La pêche de grand fond : la fin d’une histoire ?

Océans

Pendant quelques décennies, une poignée de chalutiers, principalement français et espagnols, ont ravagé les grandes profondeurs de l’océan Atlantique-Est, allant chercher le poisson jusqu’à 1000 mètres de fond. Après des années de blocage politique et de lobbying de l’industrie, l’Union européenne a fini par adopté en 2016 un règlement limitant la pêche profonde à 800 mètres.

Qu’est-ce que la pêche profonde ?

Comme son nom l’indique, la pêche de grand fond vise à pêcher des poissons qui vivent à proximité des fonds marins, à de très grandes profondeurs. Or, à ces profondeurs, il n’y a plus de lumière. Les écosystèmes qui s’y développent sont très particuliers, fragiles et encore largement méconnus. Ce sont par exemple des espèces telles que l’empereur, le flétan, le sabre noir ou certains requins. Le plus souvent, elles sont pêchées au chalut de fond. Le chalut est un filet tracté par un navire de pêche qu’on appelle le chalutier. Le filet est lourdement lesté de plaques de métal, suit au plus près le fond océanique et racle tout sur son passage sans distinction aucune.
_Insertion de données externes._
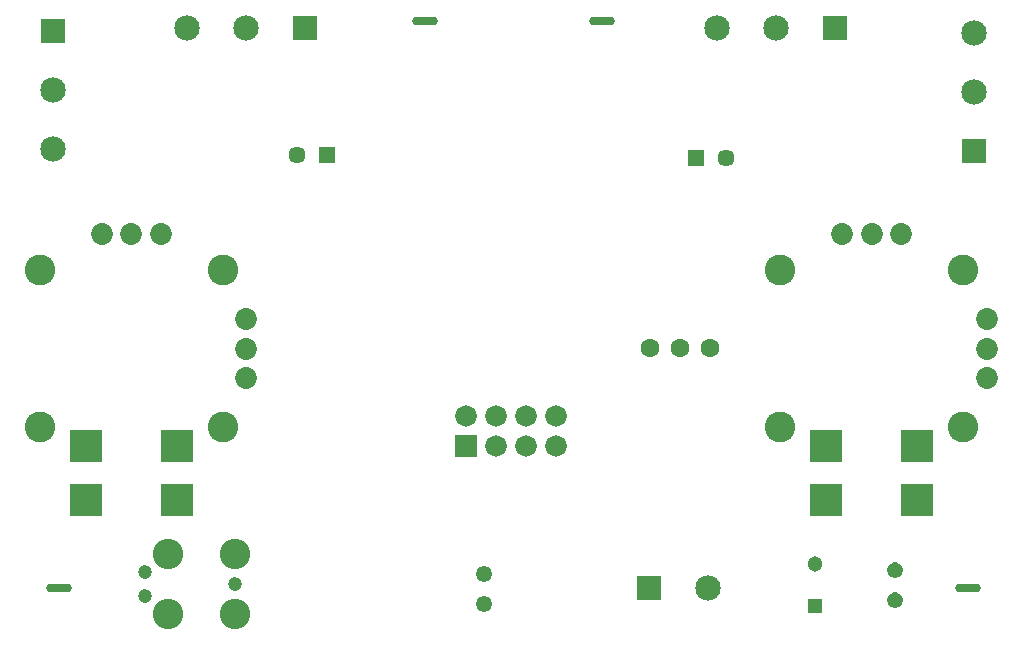
<source format=gbs>
G04*
G04 #@! TF.GenerationSoftware,Altium Limited,Altium Designer,24.2.2 (26)*
G04*
G04 Layer_Color=16711935*
%FSLAX25Y25*%
%MOIN*%
G70*
G04*
G04 #@! TF.SameCoordinates,AF2FB041-FD52-4B01-B4D8-7A83CE53158D*
G04*
G04*
G04 #@! TF.FilePolarity,Negative*
G04*
G01*
G75*
%ADD27C,0.02700*%
%ADD38R,0.07200X0.07200*%
%ADD39C,0.07200*%
%ADD40C,0.10249*%
%ADD41R,0.10721X0.10721*%
%ADD42C,0.07296*%
%ADD43C,0.04700*%
%ADD44C,0.10150*%
%ADD45C,0.06312*%
%ADD46C,0.05131*%
%ADD47R,0.05131X0.05131*%
%ADD48C,0.08477*%
%ADD49R,0.08477X0.08477*%
%ADD50O,0.08595X0.02887*%
%ADD51R,0.08477X0.08477*%
%ADD52C,0.05709*%
%ADD53R,0.05709X0.05709*%
D27*
X516311Y165197D02*
X515915Y166151D01*
X514961Y166547D01*
X514006Y166151D01*
X513611Y165197D01*
X514006Y164242D01*
X514961Y163847D01*
X515915Y164242D01*
X516311Y165197D01*
Y175197D02*
X515915Y176151D01*
X514961Y176547D01*
X514006Y176151D01*
X513611Y175197D01*
X514006Y174242D01*
X514961Y173847D01*
X515915Y174242D01*
X516311Y175197D01*
X379303Y164016D02*
X378907Y164970D01*
X377953Y165366D01*
X376998Y164970D01*
X376603Y164016D01*
X376998Y163061D01*
X377953Y162666D01*
X378907Y163061D01*
X379303Y164016D01*
Y174016D02*
X378907Y174970D01*
X377953Y175366D01*
X376998Y174970D01*
X376603Y174016D01*
X376998Y173061D01*
X377953Y172666D01*
X378907Y173061D01*
X379303Y174016D01*
D38*
X372034Y216535D02*
D03*
D39*
X382034D02*
D03*
X392034D02*
D03*
X402034D02*
D03*
X382034Y226535D02*
D03*
X392034D02*
D03*
X402034D02*
D03*
X372034D02*
D03*
D40*
X290945Y222835D02*
D03*
X229921D02*
D03*
Y275197D02*
D03*
X290945D02*
D03*
X537795Y222835D02*
D03*
X476772D02*
D03*
Y275197D02*
D03*
X537795D02*
D03*
D41*
X275590Y198819D02*
D03*
Y216535D02*
D03*
X245276Y198819D02*
D03*
Y216535D02*
D03*
X522441Y198819D02*
D03*
Y216535D02*
D03*
X492126Y198819D02*
D03*
Y216535D02*
D03*
D42*
X250590Y287402D02*
D03*
X260433D02*
D03*
X270276D02*
D03*
X298819Y258858D02*
D03*
Y249016D02*
D03*
Y239173D02*
D03*
X497441Y287402D02*
D03*
X507283D02*
D03*
X517126D02*
D03*
X545669Y258858D02*
D03*
Y249016D02*
D03*
Y239173D02*
D03*
D43*
X295046Y170520D02*
D03*
X265046Y166524D02*
D03*
Y174516D02*
D03*
D44*
X295046Y160520D02*
D03*
X272546D02*
D03*
X295046Y180520D02*
D03*
X272546D02*
D03*
D45*
X433270Y249222D02*
D03*
X443270D02*
D03*
X453270D02*
D03*
D46*
X488189Y177165D02*
D03*
D47*
Y163386D02*
D03*
D48*
X452756Y169291D02*
D03*
X475239Y355906D02*
D03*
X455554D02*
D03*
X541339Y334646D02*
D03*
Y354331D02*
D03*
X234449Y335434D02*
D03*
Y315749D02*
D03*
X298798Y355906D02*
D03*
X279114D02*
D03*
D49*
X433071Y169291D02*
D03*
X494924Y355906D02*
D03*
X318484D02*
D03*
D50*
X539370Y169291D02*
D03*
X236221D02*
D03*
X417323Y358268D02*
D03*
X358268D02*
D03*
D51*
X541339Y314961D02*
D03*
X234449Y355119D02*
D03*
D52*
X458575Y312785D02*
D03*
X315659Y313771D02*
D03*
D53*
X448575Y312785D02*
D03*
X325659Y313771D02*
D03*
M02*

</source>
Le plus grand de ces filets est aussi large qu’un terrain de football et aussi haut d’un immeuble de trois étages !

Quelles sont les conséquences de la pêche profonde ?

Les espèces ciblées par la pêche de grand fond sont extrêmement vulnérables. Il a suffi de 20 ans pour épuiser le grenadier de roche en Atlantique. La biologie des profondeurs est si lente qu’elle ne peut supporter aucune pression de pêche intensive.

Par ailleurs, les filets utilisés par les chalutiers ne ramassent pas que les espèces commerciales ciblées, mais pleins d’autres espèces qui le plus souvent ne sont pas valorisées. C’est ce que l’on appelle les prises accessoires. Elles représentent en moyenne 30 à 40 % du contenu des filets. Parfois, beaucoup plus ! Ces prises sont rejetées à la mer aussitôt pêchées, mortes ou mourantes, ce qui épuise les stocks de certaines espèces qui ne sont même pas celles qu’on est venu pêcher. La nouvelle Politique commune de la pêche (PCP) a interdit le rejet des prises accessoires mais bien trop tard.

En plus de ramasser trop et sans faire de détails, ces filets épuisent les fonds marins. Ils anéantissent les habitats, les récifs éponges et les colonies coralliennes qui ont mis des siècles à se développer. Ils aplanissent le sol et ne laissent que du sable mis à nu après leur passage, des débris rocailleux et de coraux.

Le chalutage en profondeur, même si c’est une activité de niche représentant des volumes assez faibles, met en danger nos océans en détruisant des écosystèmes remarquables et la biodiversité marine qui y vit. C’est d’autant plus grave que les espèces pêchées ont souvent besoin de nombreuses années avant de devenir adulte et de pouvoir se reproduire. Par exemple, l’empereur vit 150 ans mais ne se reproduit qu’à partir de l’âge de 20 ans. En conséquence, des quotas très stricts ont été adoptés à la fin des années 1990 car les niveaux de population avaient atteint un stade alarmant.

Par définition la pêche de grand fond n’est pas une pêche durable. Ce n’est pas une pêche qui répond à nos besoins sans compromettre la capacité des générations futures à répondre aux leurs. Elle est le fait d’une poignée de pays qui possèdent les moyens techniques de pratiquer une pêche lointaine, déconnectée d’un territoire donné et qui a la capacité de se déplacer dès qu’une ressource s’épuise. Outre le fait que le chalutage de grand fond soit particulièrement gourmand en carburant, c’est également l’une des pêche qui emploie le moins de pêcheurs par tonne de poisson débarquée.

Greenpeace a fait campagne contre le chalutage profond dès le début des années 2000, sur les zones de pêche mais aussi au niveau politique. En France, le principal acteur, l’armateur Scapêche, propriété d’Intermarché, a été la cible de nos campagnes et de celles de l’association Bloom. En 2015, Intermarché a annoncé que sa flotte allait progressivement sortir du chalutage profond et qu’il se limitait d’ores et déjà à 800 mètres. C’est une belle victoire. Cette pêche qui n’existait que grâce à des subventions obtenues pendant des décennies était aussi un non sens économique. Il est temps de tourner la page et de se concentrer sur la mise en place d’une pêche durable et artisanale.